Berkali-kali tubuh Rania tak stabil selama diperjalanan menuju Central Medica. Sampai akhirnya Rania berhasil dilarikan ke IGD rumah sakit kami dengan cepat. Ia langsung mendapatkan penanganan yang utama karna ia merupakan kerabat dari Central Medica pula. Aku dan Bona langsung mengkontak Dokter Jailani untuk mengoperasi Rania. Kali ini, akanku lakukan segalanya untuk Rania.

“Baiklah, kita harus cepat. Kalian ingin masuk juga?” tawar Dokter Jailani pada aku dan Bona. Aku terdiam begitu juga dengan Bona.

Kupikir kami tak akan sanggup melihat Rania dioperasi di depan mata kami. Hal yang paling kutakutkan adalah aku tak mampu mengkontrol diriku saat terjadi hal buruk selama kami ikut mengoperasinya.

Aku tak akan sanggup ... sungguh.

Aku berdiri di depan pintu operasi dengan was-was memperhatikan mereka mengoperasi Rania. Bertahun-tahun aku kuliah kedokteraan miris rasanya saat aku hanya mampu mematung menyaksikan sahabatku kritis di depan wajahku.

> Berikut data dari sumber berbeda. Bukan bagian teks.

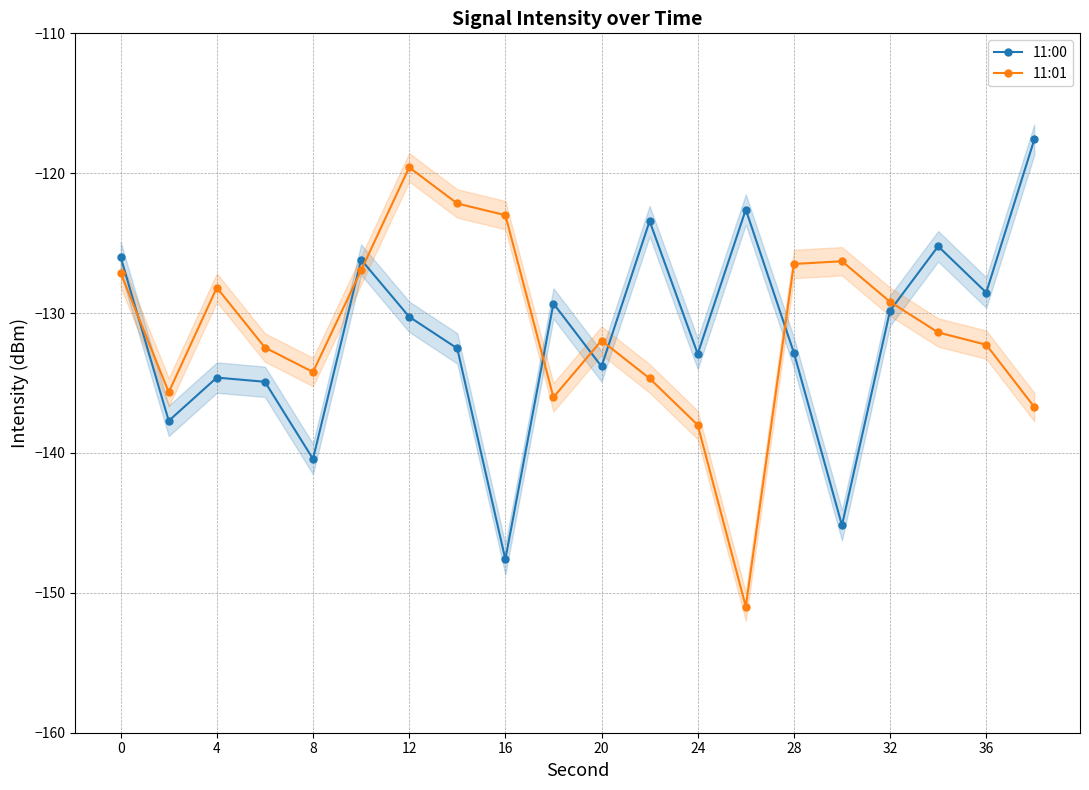

After their last crossing, which series has the higher values: 11:00 or 11:01?

11:00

Aku benar-benar tak akan mampu memaafkan diriku sendiri jika aku tak mampu menyelamatkan Rania.

“Mbak Zoya...” panggil Alisha yang baru datang bersama Haikal.

Ia menatapku dan langsung memelukku erat tanpa banyak bicara. Dan lagi-lagi aku tak mampu menahan tangisku dalam dekapannya. Kepalaku terasa berat dengan semua peristiwa ini. Sedetik dalam hidupku dapat berubah dratis begitu saja. Baru saja aku tersenyum bahagia dan dengan sekejap tawaku berubah menjadi tangis.

“Ini karnaku ... aku bersalah. Rania, dia ... aku penyebabnya.” kataku di sela tangisku.

“Rania akan baik-baik saja, Mbak. Rania kuat. Dia pasti bisa melaluinya.”

“Tapi—“

“Sttt ... Mbak ingetkan kalau Rania itu wanita yang luar biasa. Dia pekerja keras. Hal ini tak akan melemahkannya. Rania wanita yang paling kuat yang pernah kutemui, Mbak. Dia pasti baik-baik saja.” hibur Alisha.